Staniloae şöyle yazar: “İmanlının Oğul ve Tanrı Sözünün benzerliğine dönüşmesi bizzat Sözün kendisinin vahiy tarihi boyunca bize yaklaşması sayesinde olmuştur. Sonra benzeyişimizi onarmak için bu benzeyişi kendi üzerine aldı. Onu kendisiyle birleştirdi. Dirilişimiz ve yüceltilmemizin temeli olarak düşündüğü insanlığımızı ayağa kaldırıp bütün hale gelebilmesi için bizi yükseltti”

“-Yani insan bedenini alarak insanlığa yaklaşmış oldu.
-Evet. Anlatılmak istenen imanlıların Tanrı’ya benzemesi için yine Tanrı’nın adım adım ilerlemesinin gerekmiş olması. Tanrı insana yaklaştı.
-İnsanlığımızı ayağa kaldırıp onarması nedir?
-Romalılar beşinci bölümde İsa’nın günahla lekelenen, ölüme yazgılanan insanlığa yaşam veren kurtuluşu sağladığı yazılı (Rom 5:18). İnsanı tekrar yaratılış konumuna döndürmek için, Tanrı ile barıştırmak için uğraştı.”

Her zaman insanlar İsa’yı kabul etmediler. Tanrılık savını bir küfür saydılar. Beden almış İsa Tanrılığına atıfta bulunduğunda Tanrı’nın bir karikatürü gibi oldu. İsa’nın yaptıklarını ve sözlerini anlamakta zorluk çeken öğrencilerine kim olduğunu anlayıp anlamadıklarını teyit etmek için “Sizce ben kimim?” diye sorması gerekmişti (Mar 8:29). Havariler dışında O’nun kimliğini ilk anlayan kişinin bir kör olması da ironiktir (Mar 10:46-52). Vaftizci Yahya bile adam gönderip sordurmuştu: “Gelecek Olan sen misin?” (Mat 11:2-3). Bu yanlış anlaşılma Yeşaya peygamberin sözlerinde açıkça görülüyordu:

“Bakılacak biçimden yoksundu. Gönlümüzü çeken bir görünüşü de yoktu. İnsanlarca hor görüldü, yapayalnız bırakıldı. Acılar adamıydı, hastalığı yakından tanıdı. İnsanların yüz çevirdiği biri gibi hor görüldü, ona değer vermedik” (Yşa 53:2-3).

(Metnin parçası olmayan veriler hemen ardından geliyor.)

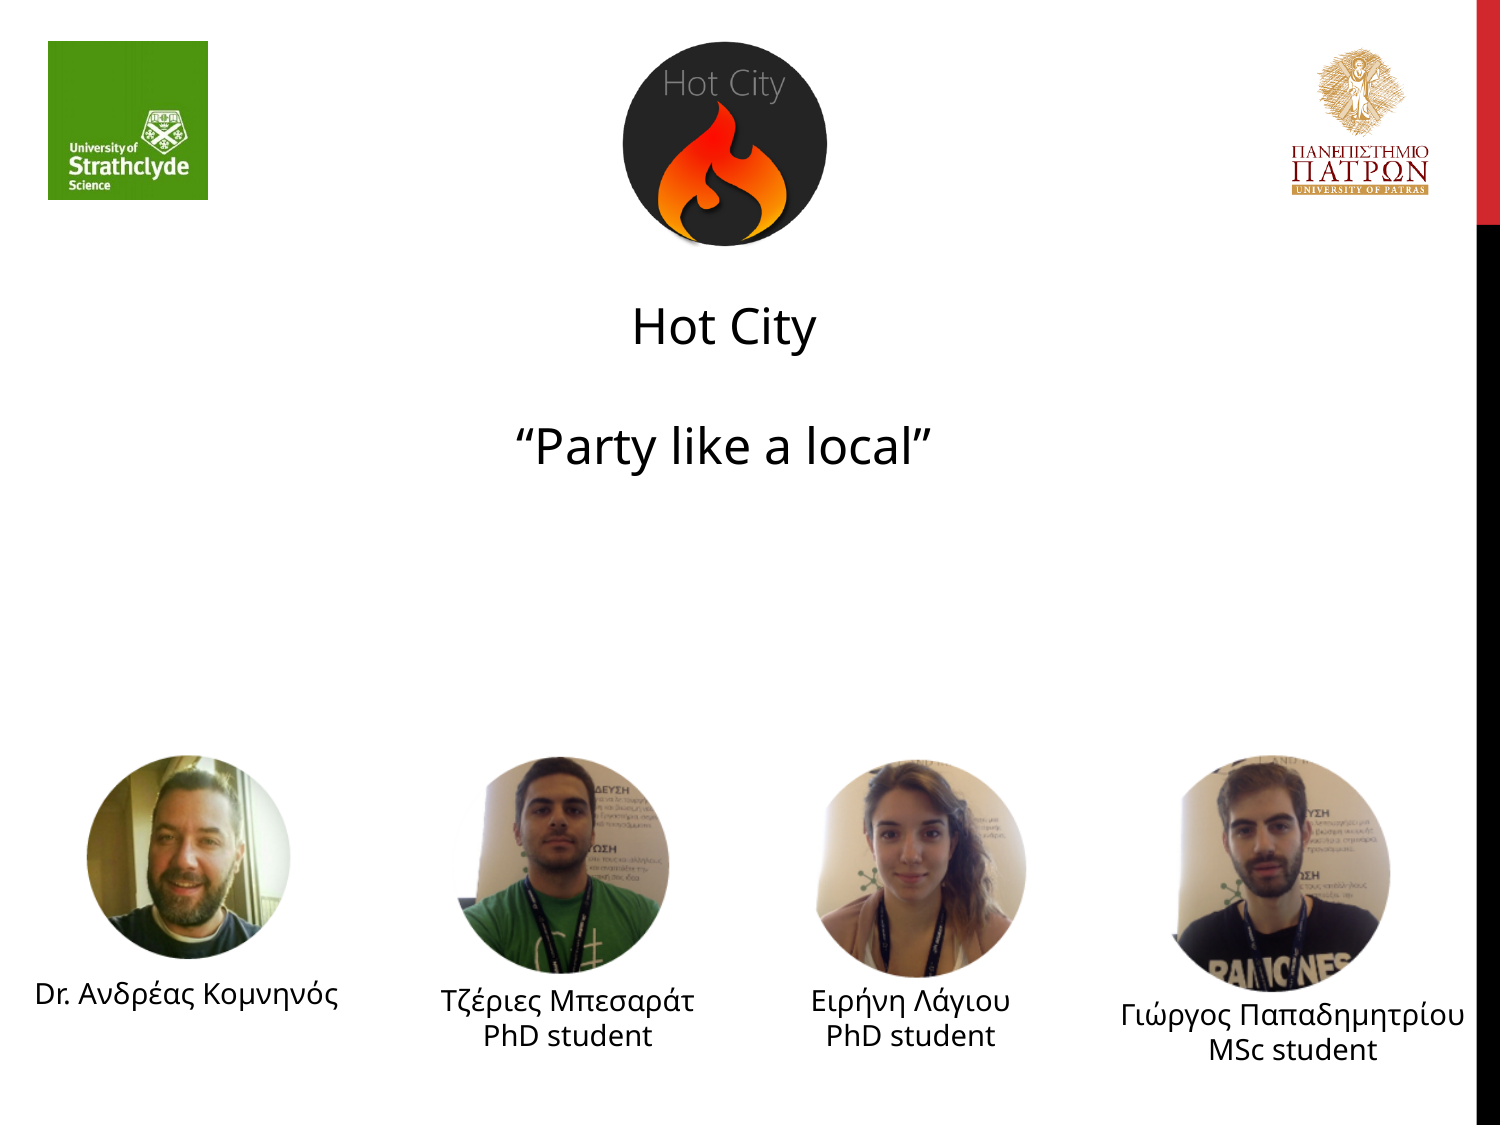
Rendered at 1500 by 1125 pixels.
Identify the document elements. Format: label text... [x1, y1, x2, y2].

O’na değer vermedik. İsa insanların gözünde bir soytarı, meczup, saçmalık, akılsızlık oldu (Mat 26:65; 27:27-40; 1Ko 1:18, 23). Utanç verici bir biçimde cezalandırıldı (İbr 12:2). En sonunda kuzu gibi götürüldü boğazlanmaya (1Ko 5:7).

İnsanın ona kurtuluş sağlamak için büyük bir özveride bulunan Tanrı’yı bu denli öfkeyle yanıtlaması akıl alır bir şey değildir. Günahlı yüreği (Yer 17:9) nedeniyle bütünüyle yok edilmeyi hak eden insan, İsa’yı eline geçirdiğinde işkenceyle yok etmeye çalıştı. İsa el ve ayaklarından haça çivilenerek öldürüldüğünde kendisine acı veren insanlar için de öldü.

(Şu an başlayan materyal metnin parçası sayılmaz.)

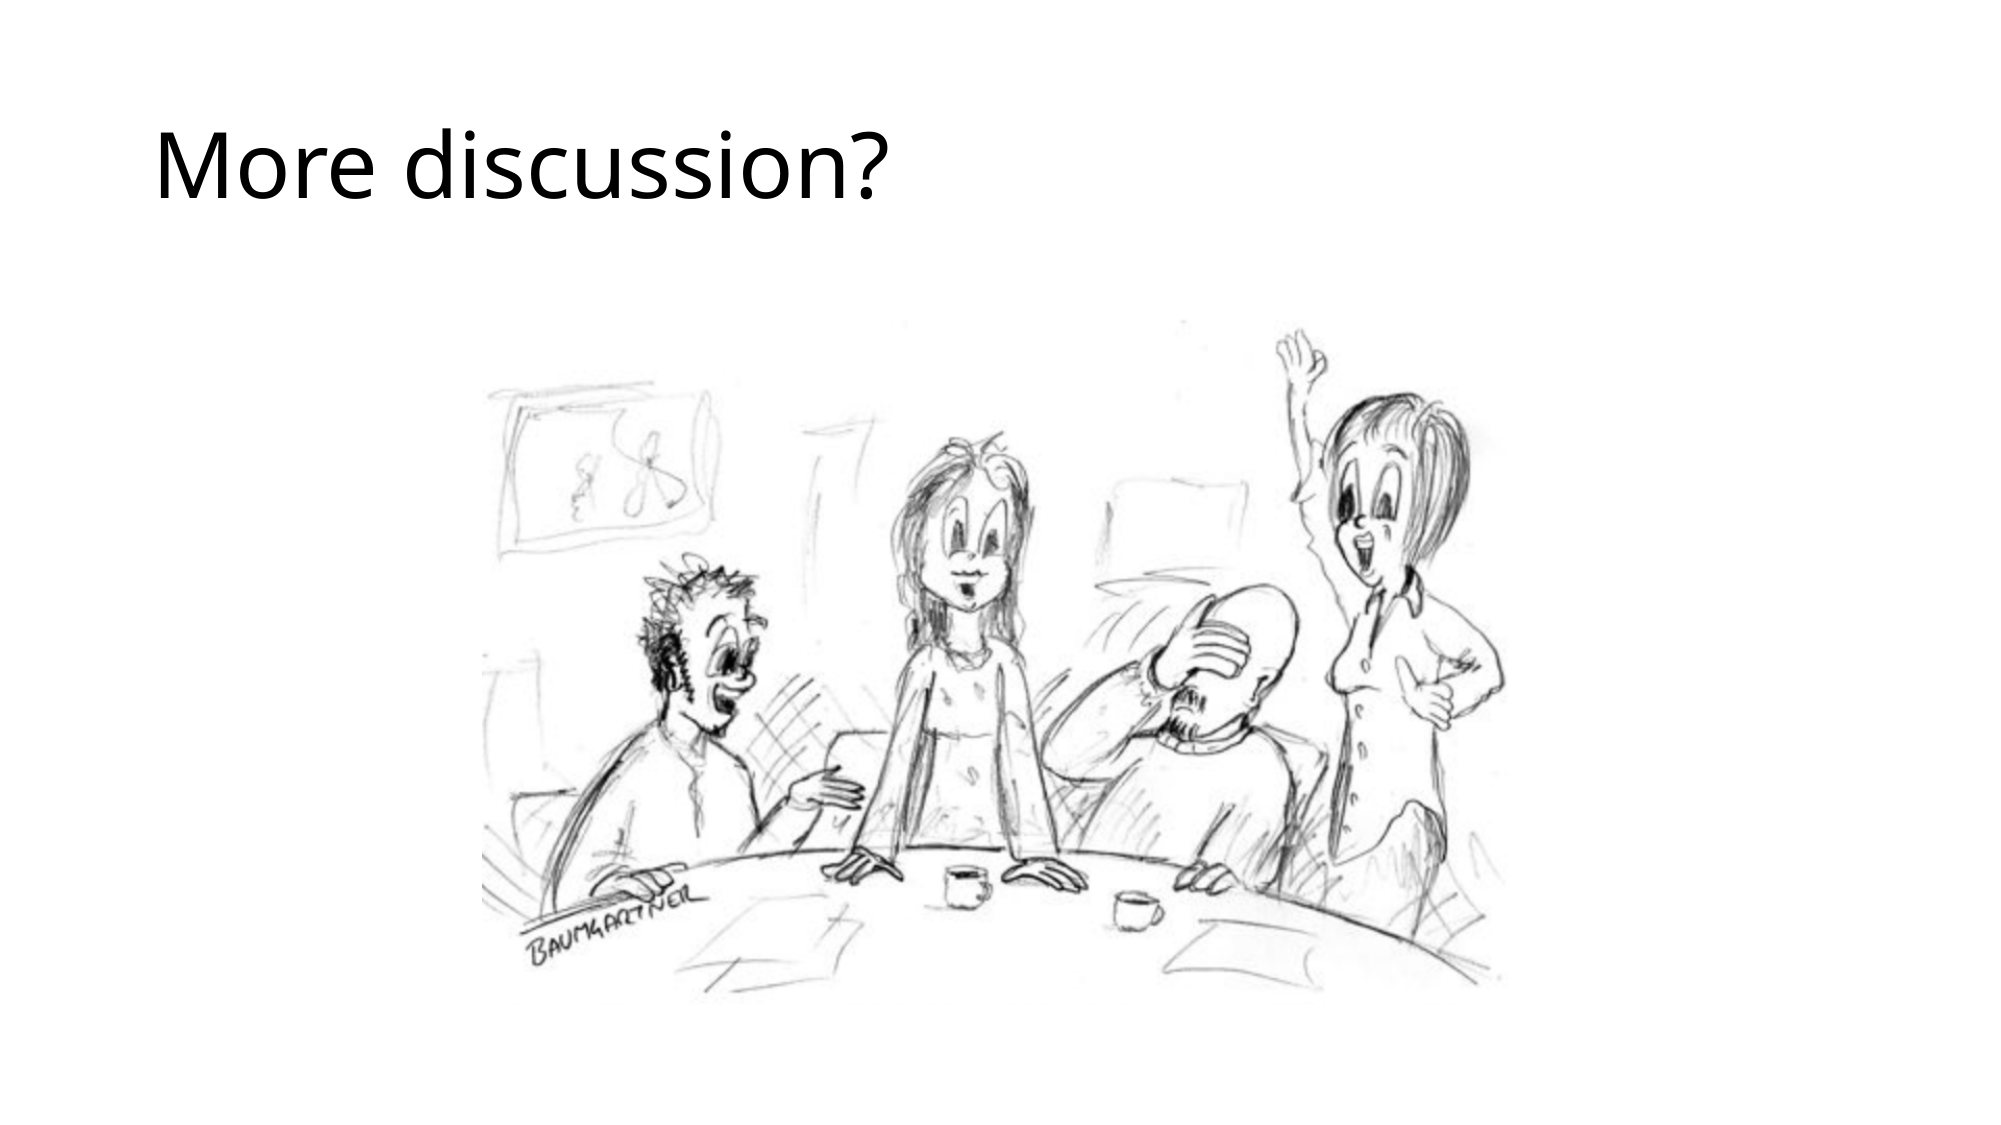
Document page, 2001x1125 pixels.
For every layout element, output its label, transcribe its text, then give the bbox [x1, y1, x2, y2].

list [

Yahudi dini günahları bağışlatmak için kurban kesilmesini zorunlu sayardı (Lev 17:11). Bütün halkın günahlarını bağışlatmak için bir erkek keçi kesilirdi (Lev 16:15). İsa iyilik bilmezliğin doruğu olan işkencecilerin astığı çarmıhta ölürken bütün dünyanın günahlarını bağışlatan (1Yu 2:2) günah keçisi oldu (2 Kor. 5:21). Tanrı’yı tanısınlar diye bütün geldiği dünyada insanlar O’nu insanlıktan çıkardılar. Bir hayvan gibi boğazladılar. “Ama ben insan değil, toprak kurduyum, insanlar beni küçümsüyor, halk hor görüyor” (Mez 22:6) sözleri O’nu tarif ediyordu.

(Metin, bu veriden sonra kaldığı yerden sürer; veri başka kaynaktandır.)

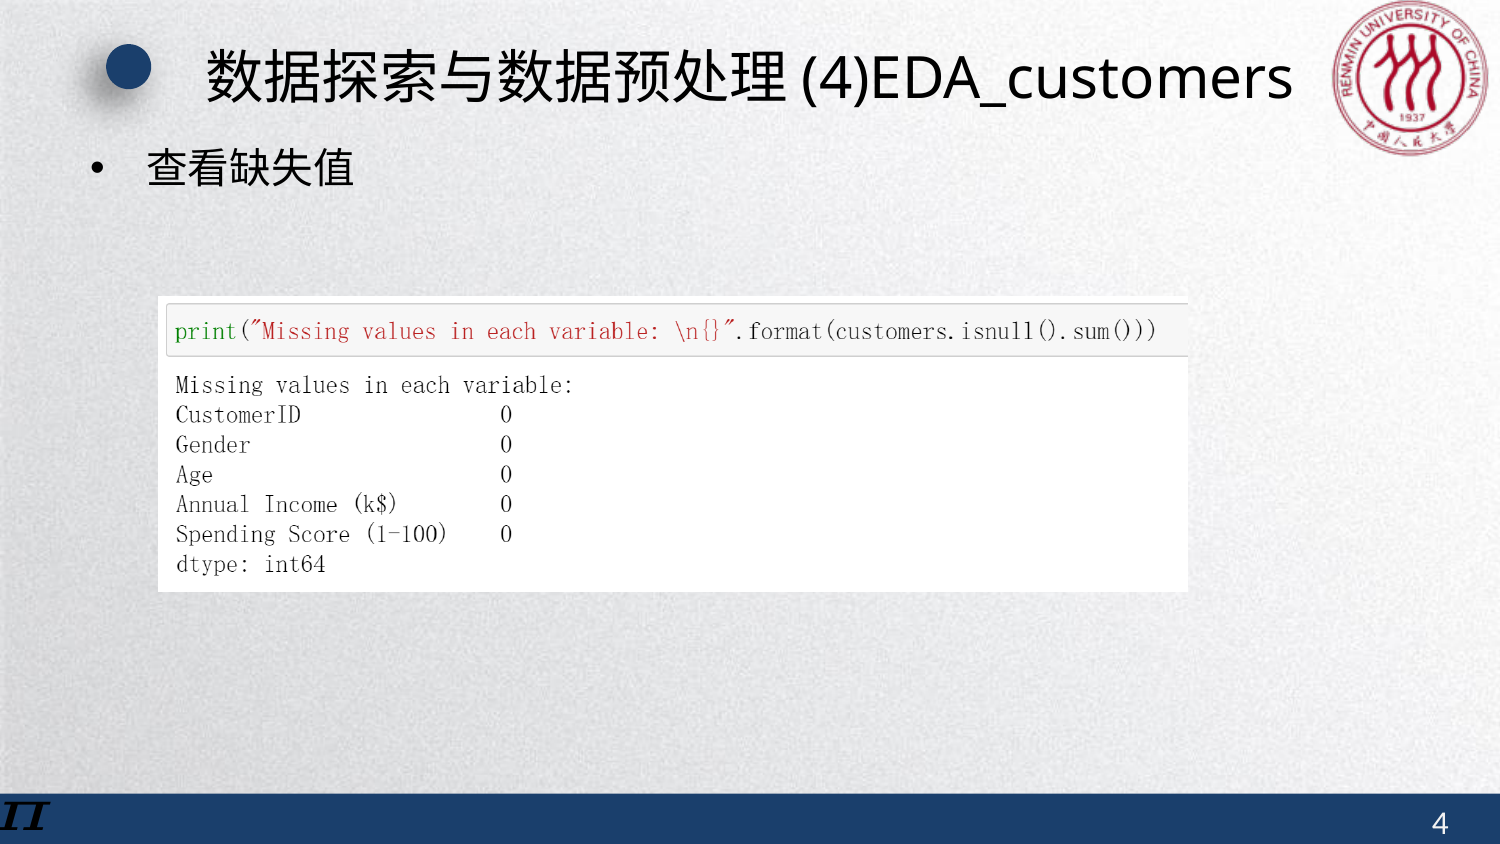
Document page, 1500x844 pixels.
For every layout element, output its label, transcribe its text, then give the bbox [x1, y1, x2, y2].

list 查看缺失值 [75, 134, 1425, 781]
picture [0, 0, 1500, 793]
title 数据探索与数据预处理(4)EDA_customers [75, 33, 1425, 116]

“-İnsanların İsa’ya bakıp O’nu anlamaması çok garip geliyor bana.
-Ne yazık ki dünyada çok az insan gerçekleri kabul ediyor. Çoğunluk İsa’yı çarmıha gerenler gibi. Öfkeli, alaycı, kendini büyük gören kibirli kişiler.
-İsa’ya nasıl bir karşılık vermek gerekir? Bu kadar çok şey yapan birine nasıl teşekkür edilir?
-Aziz Augustinus “Tanrı’ya verecek bir şey mi arıyorsun?” diye sormuş. “Öyleyse kendini ver” (Rom 12:1-2).”